Please repeat the data shown below, word for word.

* Records to use
------------------------------------

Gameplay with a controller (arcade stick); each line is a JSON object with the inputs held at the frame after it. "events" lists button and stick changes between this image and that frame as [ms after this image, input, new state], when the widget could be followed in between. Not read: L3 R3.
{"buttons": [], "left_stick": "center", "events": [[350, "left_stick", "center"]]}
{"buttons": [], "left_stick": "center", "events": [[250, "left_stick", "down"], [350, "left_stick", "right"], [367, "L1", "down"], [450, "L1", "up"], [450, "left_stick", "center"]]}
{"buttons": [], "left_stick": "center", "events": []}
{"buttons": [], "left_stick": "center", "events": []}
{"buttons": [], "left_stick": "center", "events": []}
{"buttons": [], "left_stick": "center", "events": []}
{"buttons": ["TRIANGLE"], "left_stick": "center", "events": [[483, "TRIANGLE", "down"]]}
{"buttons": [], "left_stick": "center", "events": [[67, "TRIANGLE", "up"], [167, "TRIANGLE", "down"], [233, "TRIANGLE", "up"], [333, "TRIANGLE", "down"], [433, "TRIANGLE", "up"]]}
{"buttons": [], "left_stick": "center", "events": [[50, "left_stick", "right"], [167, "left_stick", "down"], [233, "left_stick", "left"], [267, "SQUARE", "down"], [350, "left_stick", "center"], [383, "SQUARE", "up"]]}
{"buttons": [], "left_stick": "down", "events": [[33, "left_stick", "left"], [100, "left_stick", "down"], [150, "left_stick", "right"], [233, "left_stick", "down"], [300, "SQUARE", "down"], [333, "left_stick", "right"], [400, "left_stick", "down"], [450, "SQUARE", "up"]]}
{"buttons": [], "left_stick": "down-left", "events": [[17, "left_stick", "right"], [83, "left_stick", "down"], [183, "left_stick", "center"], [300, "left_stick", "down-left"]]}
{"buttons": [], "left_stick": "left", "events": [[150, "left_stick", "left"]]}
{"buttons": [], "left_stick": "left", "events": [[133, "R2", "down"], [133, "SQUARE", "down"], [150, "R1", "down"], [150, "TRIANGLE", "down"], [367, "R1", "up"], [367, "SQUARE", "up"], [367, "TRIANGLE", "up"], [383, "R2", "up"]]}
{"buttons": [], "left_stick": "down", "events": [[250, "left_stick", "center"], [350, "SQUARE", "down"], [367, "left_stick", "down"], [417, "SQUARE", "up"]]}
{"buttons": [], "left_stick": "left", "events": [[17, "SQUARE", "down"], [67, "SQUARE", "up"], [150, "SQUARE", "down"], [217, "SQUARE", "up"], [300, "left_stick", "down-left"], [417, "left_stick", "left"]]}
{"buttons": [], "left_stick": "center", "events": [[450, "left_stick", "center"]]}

------------------------------------

* Answer below
Gameplay with a controller (arcade stick); each line is a JSON object with the inputs held at the frame after it. "events" lists button and stick changes between this image and that frame as [ms after this image, input, new state], when the widget could be followed in between. Not read: L3 R3.
{"buttons": [], "left_stick": "center", "events": [[350, "left_stick", "center"]]}
{"buttons": [], "left_stick": "center", "events": [[250, "left_stick", "down"], [350, "left_stick", "right"], [367, "L1", "down"], [450, "L1", "up"], [450, "left_stick", "center"]]}
{"buttons": [], "left_stick": "center", "events": []}
{"buttons": [], "left_stick": "center", "events": []}
{"buttons": [], "left_stick": "center", "events": []}
{"buttons": [], "left_stick": "center", "events": []}
{"buttons": ["TRIANGLE"], "left_stick": "center", "events": [[483, "TRIANGLE", "down"]]}
{"buttons": [], "left_stick": "center", "events": [[67, "TRIANGLE", "up"], [167, "TRIANGLE", "down"], [233, "TRIANGLE", "up"], [333, "TRIANGLE", "down"], [433, "TRIANGLE", "up"]]}
{"buttons": [], "left_stick": "center", "events": [[50, "left_stick", "right"], [167, "left_stick", "down"], [233, "left_stick", "left"], [267, "SQUARE", "down"], [350, "left_stick", "center"], [383, "SQUARE", "up"]]}
{"buttons": [], "left_stick": "down", "events": [[33, "left_stick", "left"], [100, "left_stick", "down"], [150, "left_stick", "right"], [233, "left_stick", "down"], [300, "SQUARE", "down"], [333, "left_stick", "right"], [400, "left_stick", "down"], [450, "SQUARE", "up"]]}
{"buttons": [], "left_stick": "down-left", "events": [[17, "left_stick", "right"], [83, "left_stick", "down"], [183, "left_stick", "center"], [300, "left_stick", "down-left"]]}
{"buttons": [], "left_stick": "left", "events": [[150, "left_stick", "left"]]}
{"buttons": [], "left_stick": "left", "events": [[133, "R2", "down"], [133, "SQUARE", "down"], [150, "R1", "down"], [150, "TRIANGLE", "down"], [367, "R1", "up"], [367, "SQUARE", "up"], [367, "TRIANGLE", "up"], [383, "R2", "up"]]}
{"buttons": [], "left_stick": "down", "events": [[250, "left_stick", "center"], [350, "SQUARE", "down"], [367, "left_stick", "down"], [417, "SQUARE", "up"]]}
{"buttons": [], "left_stick": "left", "events": [[17, "SQUARE", "down"], [67, "SQUARE", "up"], [150, "SQUARE", "down"], [217, "SQUARE", "up"], [300, "left_stick", "down-left"], [417, "left_stick", "left"]]}
{"buttons": [], "left_stick": "center", "events": [[450, "left_stick", "center"]]}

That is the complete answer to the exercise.